GlowingMoon GlowingMoon 9 years
I'm in the minority here. I'm giving the OP the benefit of the doubt. I will take her story at face value. Unfortunately, I've come across relatives like her's. OP, it sounds like your sisters may be deficient in their capacity to love. It does NOT mean you're unlovable. Does that make sense? So don't take it personal about yourself. Don't be hurt. Their behavior says more about them than about you. Focus on your wedding, your fiance, and your happy decision to marry. Forget the sisters. Your attention and time is valuable. Apply it to matters that are positive and worthwhile. Don't apply them to your negative sisters. Make that choice -- make a deliberate decision about where and how your apply your attention and time.
CYL CYL 9 years
I agree with princess _eab. But if it is the case that you just don't get along with your sisters...you will have to make peace that some siblings just don't get along. And you will feel much better to let that go instead of trying to make things work. I don't get along at all with my brother though I would love for it to work and have tried but we have opposing personalities and we just clash...the sooner you accept that with family you love them but don't have to like them the better. I know you want your sisters to go to your wedding...but think about all the stress of having them there if the relationship is as horrible as you state...and why can't you trust your other sister? What would she do to your wedding? Do you think she would sabotash it? In that case why have that worry. Just accept people are who people are....see them at family gatherings or what not and don't stress over it. Things will mend if the are meant to be...when wahtever isssue that has driven you girls apart passes. P.S. Why is your mom telling you all of that? Its like stirring the shit pot!
Michelann Michelann 9 years
I agree with Princess, it seems like we're not getting the whole story.
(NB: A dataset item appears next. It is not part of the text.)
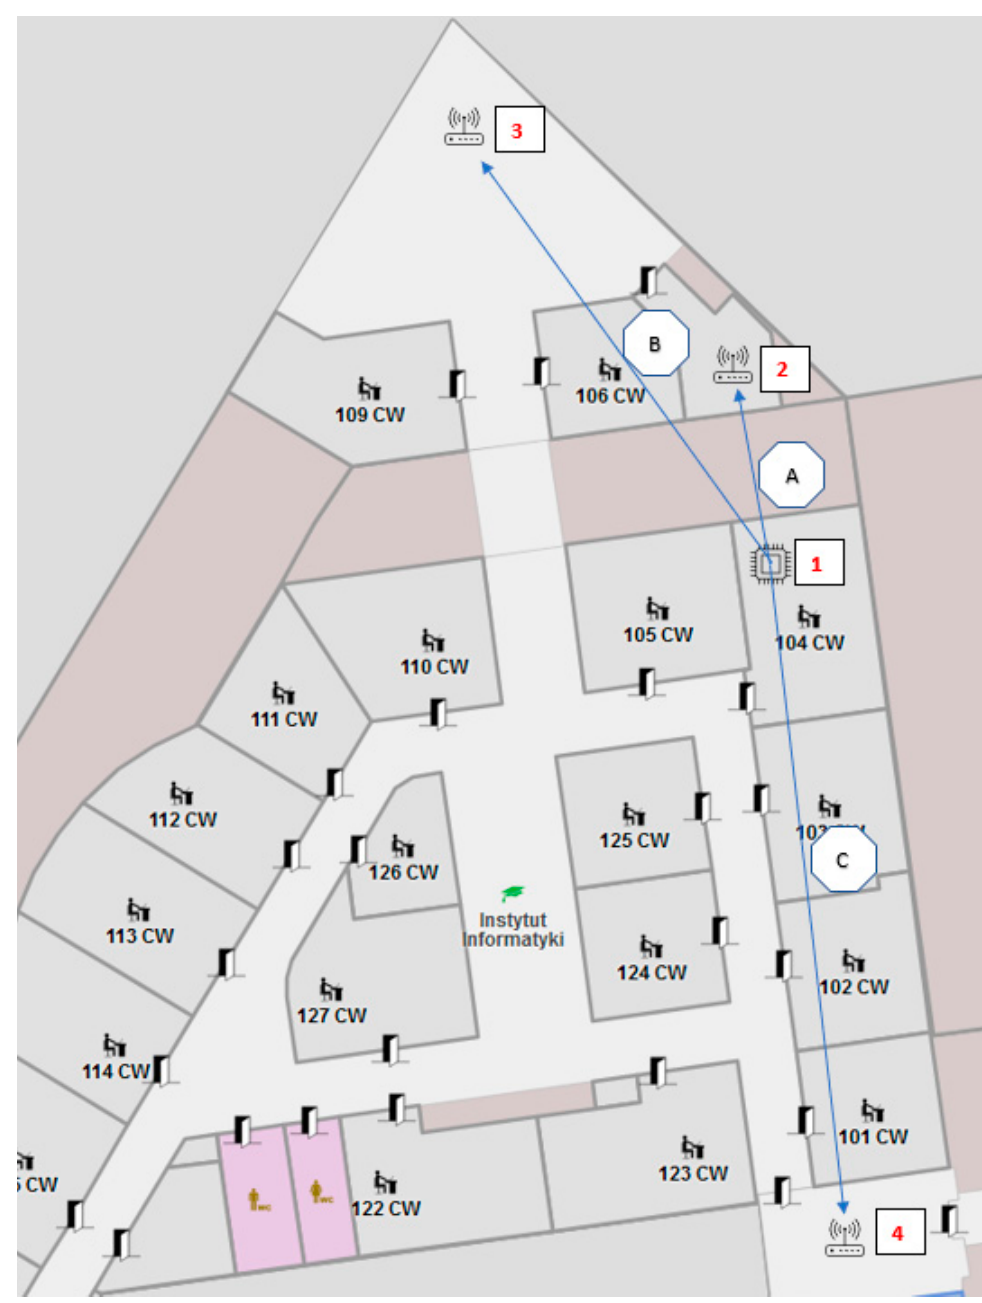
Figure 14. End device position (1), LoRa gateway positions (2, 3, 4) and distances between end device and LoRa gateway (A, B, C) in Lecture and Conference Centre of the Poznan University of Technology—first floor.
princess_eab princess_eab 9 years
I feel like we're not getting the full story on this. Why aren't they coming? Did you all have a fight, and they turned against you? Or do they have what they feel are legitimate objections to your fiance? Where is your mother and the rest of your family in all of this? I don't understand. You make it sound as though they are just naturally evil people - I don't buy it. Maybe they are being really immature, but I'd like some more information about your situation.